PROBLEM 1:
In the passage on Bitcoin hashrate and mining difficulty below, translate this sentence into Spanish: "Despite the drop in difficulty, Bitcoin’s network difficulty remains 25% higher than it was before the halving event in April 2024."
PROBLEM 2:
Resume the passage on Bitcoin hashrate and mining difficulty below, writing on from its final sentence.

PAGE EXCERPT:
▼
In a report released Monday, JPMorgan (JPM) revealed that the Bitcoin network saw a small increase in hashrate for January, while mining difficulty experienced a rare dip.
The average monthly hashrate rose by 1%, reaching 785 exahashes per second (EH/s), while the mining difficulty decreased by 2%, which is unusual, according to the report. By the end of January, the 7-day moving average for the hashrate was 781 EH/s, representing a 2% drop from December. JPMorgan analysts pointed out that this reduction in difficulty is a somewhat uncommon occurrence, offering a mild advantage to Bitcoin mining economics.
Despite the drop in difficulty, Bitcoin’s network difficulty remains 25% higher than it was before the halving event in April 2024. In a separate report from CoinDesk, Bitcoin’s 7-day moving average hashrate recently reached a new all-time high of 833 EH/s.
▲
EXERCISE DATA:
▼
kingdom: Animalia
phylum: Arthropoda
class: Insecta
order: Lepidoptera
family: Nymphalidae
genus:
▲
WRITTEN RESPONSE 1:
A pesar de la caída en la dificultad, la dificultad de la red de Bitcoin sigue siendo un 25 % más alta de lo que era antes del evento de halving de abril de 2024.

WRITTEN RESPONSE 2:
Mining profitability saw a slight improvement in January, with JPMorgan estimating that miners earned an average of $57,200 per EH/s in daily block rewards, a modest gain of less than 1% from the previous month.
The overall market cap of the Bitcoin miners tracked by JPMorgan grew by 5% month-over-month. Among the outperformers were Cipher Mining (CIFR), which saw a 23% gain, and Riot Platforms (RIOT), up 16%, thanks to announcements tied to high-performance computing (HPC). TeraWulf (WULF) saw the opposite trend, with its shares dropping 16% during the month.